Total Knee Replacement (TKR) - patient info

Unicompartmental knee replacement (UKR)

In some cases, the arthritis and pain are localised to only one compartment (most commonly medial) and so only that compartment needs to be replaced.  This is called Unicompartmental (“uni” or “partial”) knee replacement.  In properly selected patients this procedure is functionally superior to total knee replacement, has an easier recovery and a lower risk of major complications.  However, it has the risk of requiring revision surgery to a total knee replacement and many patients are not suitable for specific reasons.

Revision total knee replacement

Whilst knee replacements are very successful, they do not last forever.  Unlike the normal knee, the mechanical components of a knee replacement have no capacity for repair, and so will wear out over time.  Unfortunately, the wear particles generated stimulate an inflammatory reaction in the body, which leads to loosening of the implants in the bone.  This is known as aseptic loosening and is associated with pain which often requires revision.  Other causes for revision include infection (either soon after or years after the original surgery), stiffness, instability and injury.

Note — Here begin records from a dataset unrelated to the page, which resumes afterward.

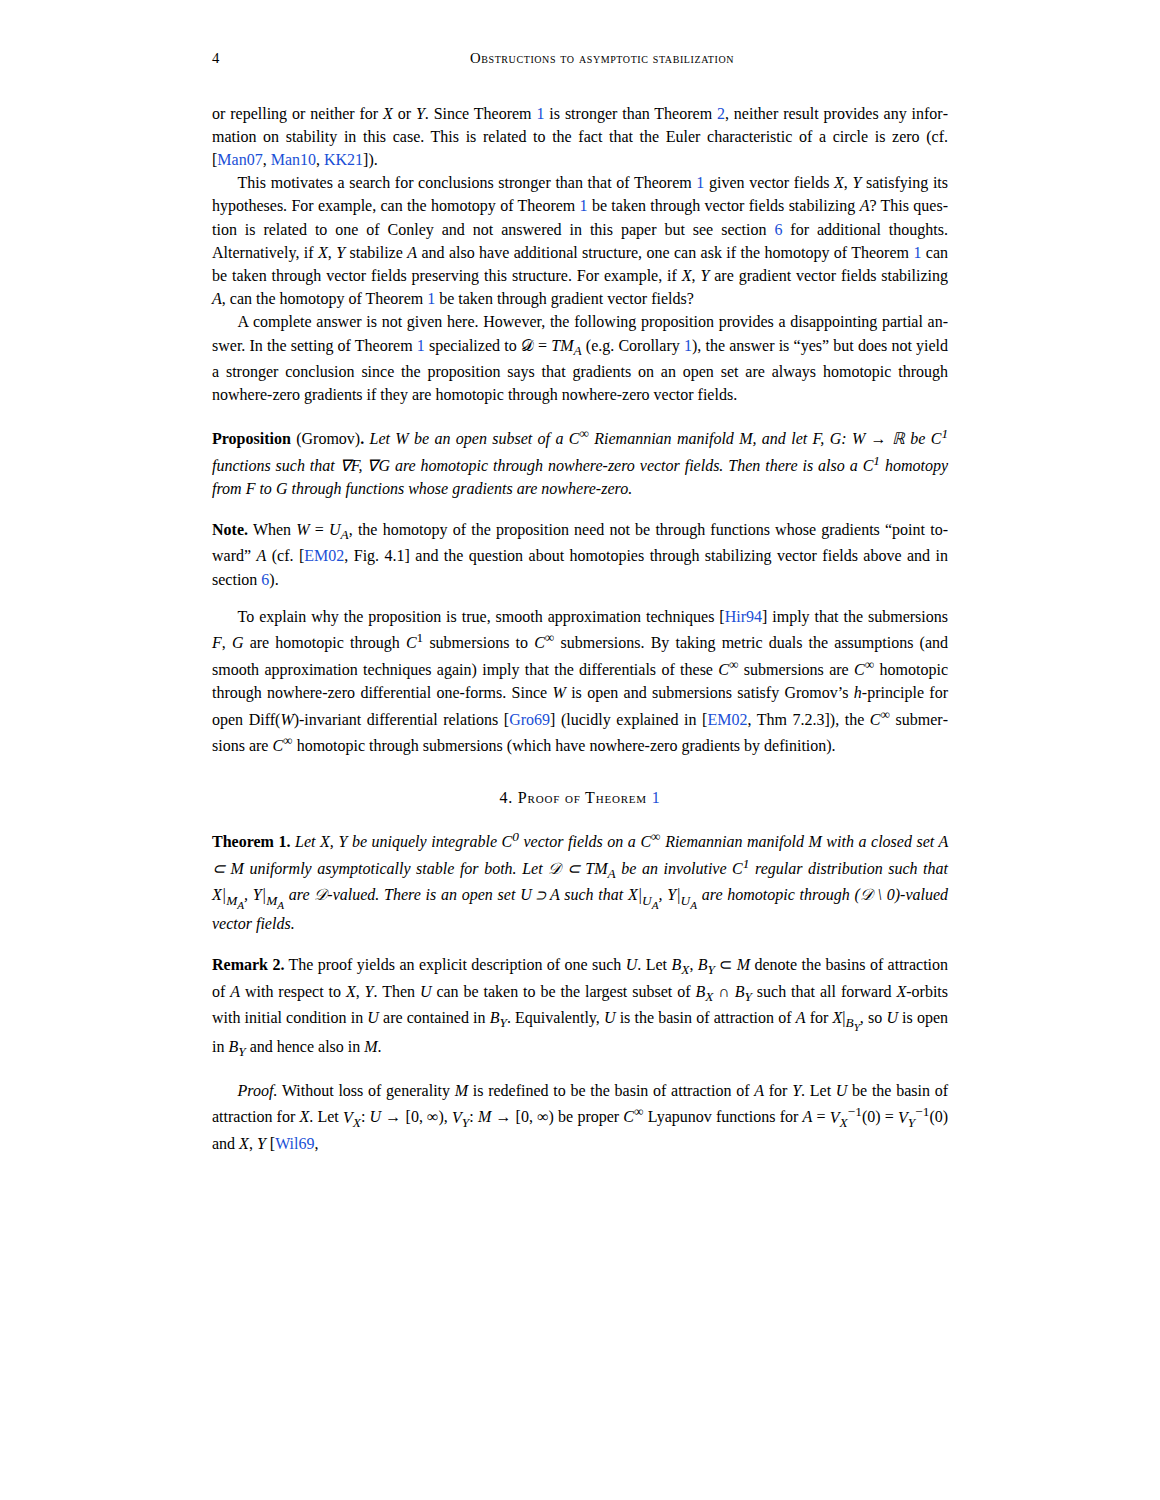4 Obstructions to asymptotic stabilization
or repelling or neither for X or Y. Since Theorem 1 is stronger than Theorem 2, neither result provides any information on stability in this case. This is related to the fact that the Euler characteristic of a circle is zero (cf. [Man07, Man10, KK21]).
This motivates a search for conclusions stronger than that of Theorem 1 given vector fields X, Y satisfying its hypotheses. For example, can the homotopy of Theorem 1 be taken through vector fields stabilizing A? This question is related to one of Conley and not answered in this paper but see section 6 for additional thoughts. Alternatively, if X, Y stabilize A and also have additional structure, one can ask if the homotopy of Theorem 1 can be taken through vector fields preserving this structure. For example, if X, Y are gradient vector fields stabilizing A, can the homotopy of Theorem 1 be taken through gradient vector fields?
A complete answer is not given here. However, the following proposition provides a disappointing partial answer. In the setting of Theorem 1 specialized to 𝒟 = TMA (e.g. Corollary 1), the answer is “yes” but does not yield a stronger conclusion since the proposition says that gradients on an open set are always homotopic through nowhere-zero gradients if they are homotopic through nowhere-zero vector fields.
Proposition (Gromov). Let W be an open subset of a C∞ Riemannian manifold M, and let F, G: W → ℝ be C1 functions such that ∇F, ∇G are homotopic through nowhere-zero vector fields. Then there is also a C1 homotopy from F to G through functions whose gradients are nowhere-zero.
Note. When W = UA, the homotopy of the proposition need not be through functions whose gradients “point toward” A (cf. [EM02, Fig. 4.1] and the question about homotopies through stabilizing vector fields above and in section 6).
To explain why the proposition is true, smooth approximation techniques [Hir94] imply that the submersions F, G are homotopic through C1 submersions to C∞ submersions. By taking metric duals the assumptions (and smooth approximation techniques again) imply that the differentials of these C∞ submersions are C∞ homotopic through nowhere-zero differential one-forms. Since W is open and submersions satisfy Gromov’s h-principle for open Diff(W)-invariant differential relations [Gro69] (lucidly explained in [EM02, Thm 7.2.3]), the C∞ submersions are C∞ homotopic through submersions (which have nowhere-zero gradients by definition).
4. Proof of Theorem 1
Theorem 1. Let X, Y be uniquely integrable C0 vector fields on a C∞ Riemannian manifold M with a closed set A ⊂ M uniformly asymptotically stable for both. Let 𝒟 ⊂ TMA be an involutive C1 regular distribution such that X|MA, Y|MA are 𝒟-valued. There is an open set U ⊃ A such that X|UA, Y|UA are homotopic through (𝒟 \ 0)-valued vector fields.
Remark 2. The proof yields an explicit description of one such U. Let BX, BY ⊂ M denote the basins of attraction of A with respect to X, Y. Then U can be taken to be the largest subset of BX ∩ BY such that all forward X-orbits with initial condition in U are contained in BY. Equivalently, U is the basin of attraction of A for X|BY, so U is open in BY and hence also in M.
Proof. Without loss of generality M is redefined to be the basin of attraction of A for Y. Let U be the basin of attraction for X. Let VX: U → [0, ∞), VY: M → [0, ∞) be proper C∞ Lyapunov functions for A = VX−1(0) = VY−1(0) and X, Y [Wil69,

Revision surgery is more complex than primary knee replacement.  Issues to consider include previous scars, bone loss, stretched ligaments, deformity and the removal of failing implants.  It has a higher complication rate than primary surgery and so only significant pain and dysfunction justify the risks. Despite these risks, a good outcome can be expected in most cases as long as a careful approach is taken to preoperative workup and surgical technique.